One of the key principles of Chariots is versioning. This means that Chariots will enforce what we consider to be good versioning practices during the deployment, retraining and updating phases over the lifetime of your your Chariots app.

Why Version Machine Learning Pipelines?

You might ask yourself why we would need to version the different models in our ML pipelines. For Kaggle competition I just train my models in order predict on the test set and submit right? Although this workflow works to a certain extent on small production project it can soon become quite a mess.

For instance if you try to build an NLP micro-service in your architecture, you will probably have a unique well performing word embedding model and several other smaller models (intent classifier, POS, …) that you retrain more often. In this setup you have two choices when it comes to training:

  • you can retrain every model in the right order every time you redeploy your micro-service. This is the extension of the Kaggle approach but means you will end up loosing some time retraining unnecessary models (which will slow down your deployment process and cost you in machine time)

  • you can trust yourself to know what models need to be retrained and to do it right each time. If you choose to do this you will eventually end up in a mess where you forgot to retrain a classifiers after retraining your embedding model (and your classifier outputting nonsense …)

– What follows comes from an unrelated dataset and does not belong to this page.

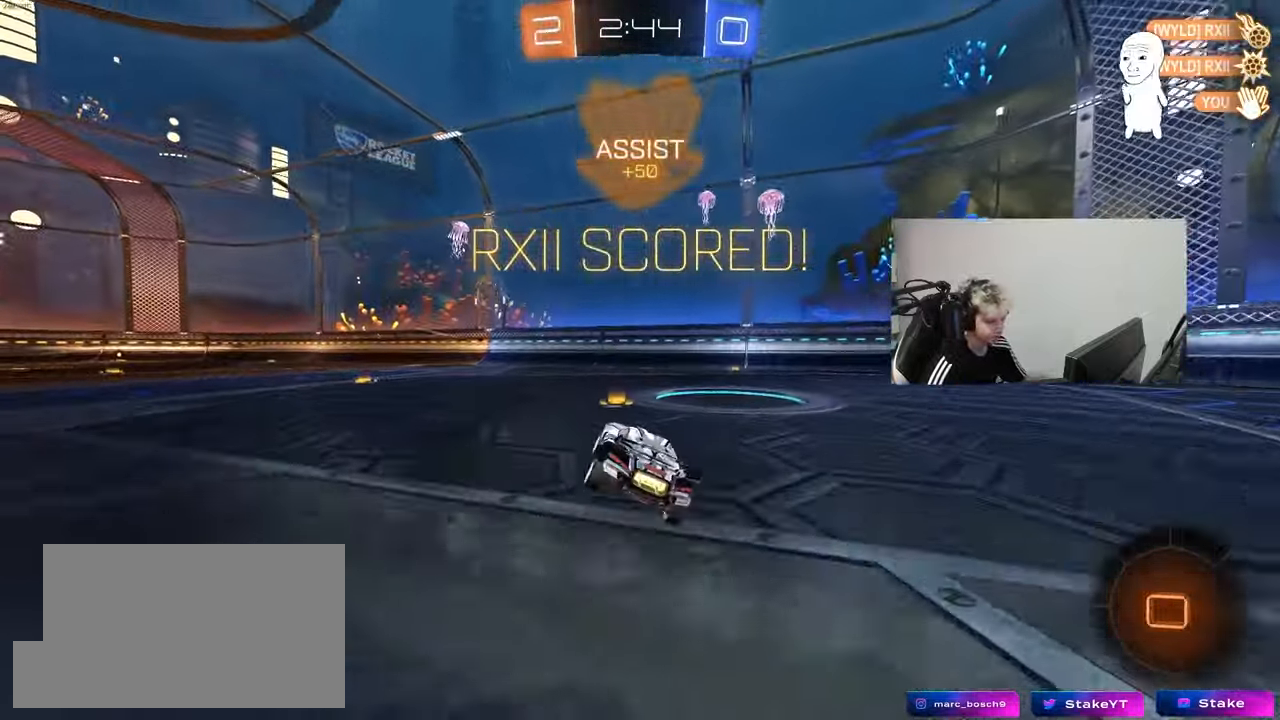
{"keys": ["a", "shift", "w"], "mouse": [], "mouse_move": "still", "events": [[100, "a", "down"], [100, "mouse_left", "down"], [100, "w", "down"], [200, "mouse_left", "up"], [250, "mouse_right", "down"], [250, "w", "up"], [283, "a", "up"], [333, "d", "down"], [333, "mouse_right", "up"], [333, "shift", "down"], [483, "a", "down"], [483, "d", "up"], [483, "w", "down"]]}
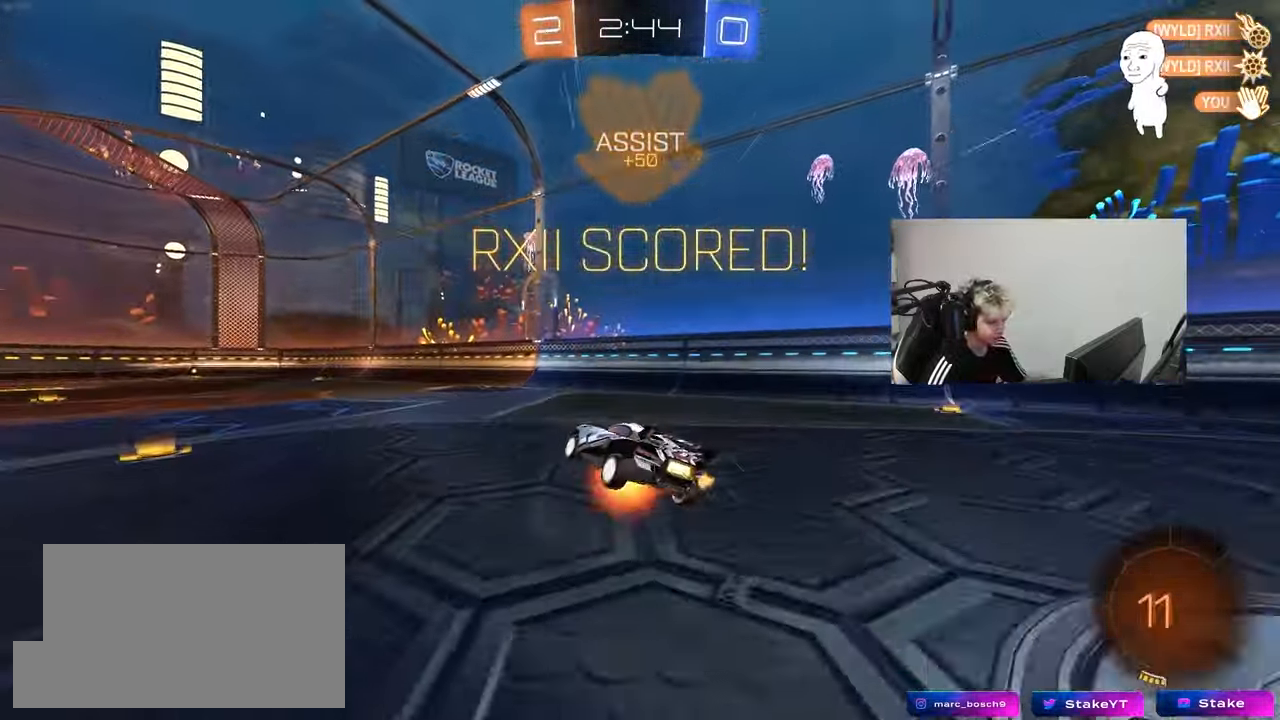
{"keys": ["a", "s", "shift"], "mouse": [], "mouse_move": "still", "events": [[17, "mouse_left", "down"], [17, "mouse_right", "down"], [67, "s", "down"], [67, "w", "up"], [267, "mouse_right", "up"], [450, "mouse_left", "up"]]}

Chariots provides you with a third option by enforcing the versioning logic in your pipelines framework. This means that when you try to load (at start up or after a manual retrain) a pipeline, Chariots will check that every model has a valid link (has been trained with) to the version of the preceding model and will not load if said valid link is not found

Semantic Versioning in Chariots

Chariots tries to stick to the Semantic Versioning guidelines. This means that all the versions in Chariots are comprised of three subversions (Major, Minor, Patch). This also means that the checks chariots makes on versions (described above) will only apply to the major versions (although we plan to make this user customizable in the future).

One major difference between Chariots and traditional Semantic versioning is the use of incremental number. For practical reasons, chariots uses three hashes instead of thee numbers and the ordering of those versions comes from the time stamp of the version.

Version and Pipeline Interactions

In this section we will try to explain in more details how chariots creates and updates links between different versions of your models.

Chariots treats each pipeline as a DAG using part of some shared nodes. if we take back our NLP example:

../_images/all_pipelines.svg

here a link between to nodes of a pipeline represents a valid version meaning that that here all the nodes accept their parent node in the pipeline. However if we retrain our embeddings, our DAGs will look like this:

../_images/after_emb.svg

here there is no valid link between the embedding and the other models (POS and Intent). We than need to retrain and recreate those links:

../_images/full_train.svg

Once this is done a new version of our POS and intent models have been created and a valid link has been submitted by the training pipelines. when trying to reload the prediction pipelines, those will see this new link and accept the new versions of their nodes.